GIVEN TEXT
In terms of the approximate Newton framework, the chord iteration
involves errors $\|E_k\| = \|f'(x^k)-f'(x^0)\| \leq M \|e^0\|$.
Therefore, the iteration is guaranteed to converge for starting points
such that $\|e^0\| < 1/(3BM)$, and the error in successive iterates is
bounded by.
$$
  \|e^{k+1}\| \leq \left( \frac{BM(\|e^k\| + \|e^0\|)}{1-BM\|e^0\|}
  \right) \|e^k\| = O(\|e^0\| \|e^k\|).
$$

#### Questions

1.  Run the chord iterations from several different starting values of $\alpha$ to verify that the linear
    rate of convergence depends on the initial error.

APPLY WHAT YOU READ
[1] In the chord iteration text, what bound on the initial error guarantees that the iteration converges?
[2] List each distinct norm expression that appears in the chord iteration text, giving each one only once.
[3] Extend the chord iteration text with the next part, following on after its first question.
The records after the text aren't needed.

SOURCE MATERIAL

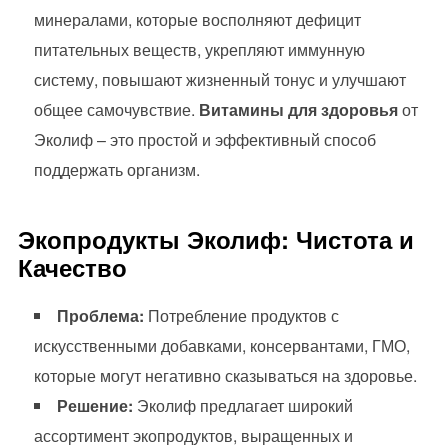
минералами, которые восполняют дефицит
питательных веществ, укрепляют иммунную
систему, повышают жизненный тонус и улучшают
общее самочувствие.
Витамины для здоровья
от
Эколиф – это простой и эффективный способ
поддержать организм.
Экопродукты Эколиф: Чистота и
Качество
Проблема:
Потребление продуктов с
искусственными добавками, консервантами, ГМО,
которые могут негативно сказываться на здоровье.
Решение:
Эколиф предлагает широкий
ассортимент экопродуктов, выращенных и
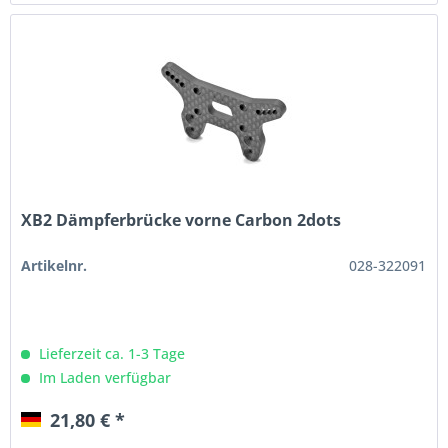
XB2 Dämpferbrücke vorne Carbon 2dots
Artikelnr.
028-322091
Lieferzeit ca. 1-3 Tage
Im Laden verfügbar
21,80 € *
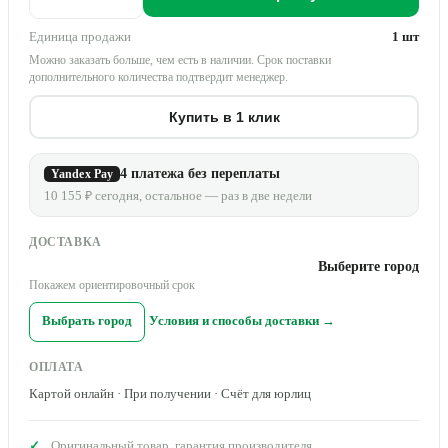
Единица продажи
1 шт
Можно заказать больше, чем есть в наличии. Срок поставки
дополнительного количества подтвердит менеджер.
Купить в 1 клик
4 платежа без переплаты
Yandex Pay
10 155 ₽ сегодня, остальное — раз в две недели
ДОСТАВКА
Выберите город
Покажем ориентировочный срок
Выбрать город
Условия и способы доставки →
ОПЛАТА
Картой онлайн · При получении · Счёт для юрлиц
Оригинальный товар, гарантия производителя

RESULTS FOR THE EXERCISE
[1] $\|e^0\| < 1/(3BM)$

[2]
- $\|E_k\|$
- $\|f'(x^k)-f'(x^0)\|$
- $\|e^0\|$
- $\|e^{k+1}\|$
- $\|e^k\|$

[3]
## Shamanskii iteration

The chord method involves using one approximate Jacobian forever. The
Shamanskii method involves freezing the Jacobian for $m$ steps before
getting a new Jacobian; that is, one step of Shaminskii looks like
$$\begin{aligned}
  x^{k+1,0} & = x^k \\
  x^{k+1,j+1} &= x^{k+1,j} - f'(x^k)^{-1} f(x^{k+1,j}) \\
  x^{k+1} &= x^{k+1,m}.
\end{aligned}$$ 

In [None]:
rhist = []
v = 0.5*q
JF = ldlt(Jautocatalytic(v))  # Compute an LDL^T factorization of J
for k = 1:10
    fv = autocatalytic(v)
    v -= JF\fv
    push!(rhist, norm(fv))
    if norm(fv) < 1e-9
        break
    end
    if mod(k, 2) == 0
        JF = ldlt(Jautocatalytic(v))
    end
end

rhist_shamanskii = rhist
plot(rhist_newton, yscale=:log10, label="Newton")
plot!(rhist_shamanskii, label="Shamanskii")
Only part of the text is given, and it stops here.